[THE DATA]
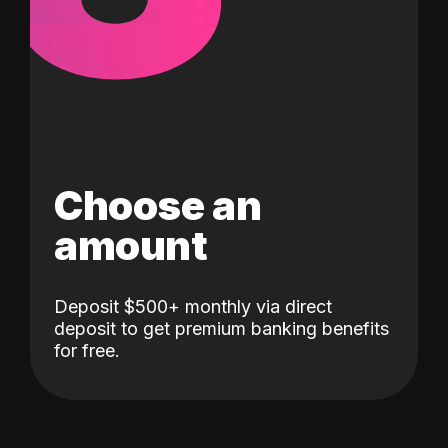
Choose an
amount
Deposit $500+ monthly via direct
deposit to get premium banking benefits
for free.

--

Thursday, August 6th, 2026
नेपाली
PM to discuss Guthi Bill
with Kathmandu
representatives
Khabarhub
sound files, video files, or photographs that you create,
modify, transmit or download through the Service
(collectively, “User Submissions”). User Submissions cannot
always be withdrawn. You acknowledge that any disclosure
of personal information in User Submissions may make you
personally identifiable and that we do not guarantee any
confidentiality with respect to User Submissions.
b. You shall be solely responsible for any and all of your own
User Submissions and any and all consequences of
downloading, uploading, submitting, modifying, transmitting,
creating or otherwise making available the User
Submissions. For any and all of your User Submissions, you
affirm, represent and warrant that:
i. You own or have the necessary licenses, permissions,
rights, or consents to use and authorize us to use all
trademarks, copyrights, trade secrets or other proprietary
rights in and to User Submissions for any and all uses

[WHAT IS BEING ASKED]
All lines above from the one with "Submissions. For any" to the one with "rights in and", inclusive, should be copied exactly, and no other lines.

[ANSWER TO THIS EXERCISE]
Submissions. For any and all of your User Submissions, you
affirm, represent and warrant that:
i. You own or have the necessary licenses, permissions,
rights, or consents to use and authorize us to use all
trademarks, copyrights, trade secrets or other proprietary
rights in and to User Submissions for any and all uses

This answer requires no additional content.